Tuesday, February 28, 2006
BGP neighbors stuck in ACTIVE. (Question #25)
Consider two routers connected back to back via their serial interfaces. The configurations on the routers are
Router1
Router2
These BGP neighbors are stuck in active and never come up. Note that the two routers can ping each other's serial and loopback interfaces with their own serial and loopback interface addresses as the source address.
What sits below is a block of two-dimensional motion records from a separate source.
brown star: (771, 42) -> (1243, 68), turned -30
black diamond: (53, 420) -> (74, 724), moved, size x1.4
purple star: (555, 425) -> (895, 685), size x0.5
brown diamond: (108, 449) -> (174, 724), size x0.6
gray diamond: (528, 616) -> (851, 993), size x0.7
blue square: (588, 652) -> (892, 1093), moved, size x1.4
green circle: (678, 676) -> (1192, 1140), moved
Why are these routers unable to establish BGP neighborship?
Router1
interface Loopback0
ip address 10.10.10.10 255.255.255.255
!
interface Serial2
ip address 192.168.16.1 255.255.255.252
no fair-queue
!
router bgp 1
no synchronization
bgp log-neighbor-changes
neighbor 20.20.20.20 remote-as 2
neighbor 20.20.20.20 ebgp-multihop 2
neighbor 20.20.20.20 update-source Loopback0
no auto-summary
!
ip route 0.0.0.0 0.0.0.0 192.168.16.2
Router2
interface Loopback0
ip address 20.20.20.20 255.255.255.255
!
interface Serial2
ip address 192.168.16.2 255.255.255.252
no fair-queue
!
router bgp 2
no synchronization
bgp log-neighbor-changes
network 20.20.20.20 mask 255.255.255.255
network 172.16.1.0 mask 255.255.255.0
neighbor 10.10.10.10 remote-as 1
neighbor 10.10.10.10 ebgp-multihop 2
neighbor 10.10.10.10 update-source Loopback0
no auto-summary
!
ip route 0.0.0.0 0.0.0.0 192.168.16.1
These BGP neighbors are stuck in active and never come up. Note that the two routers can ping each other's serial and loopback interfaces with their own serial and loopback interface addresses as the source address. Why are these routers unable to establish BGP neighborship?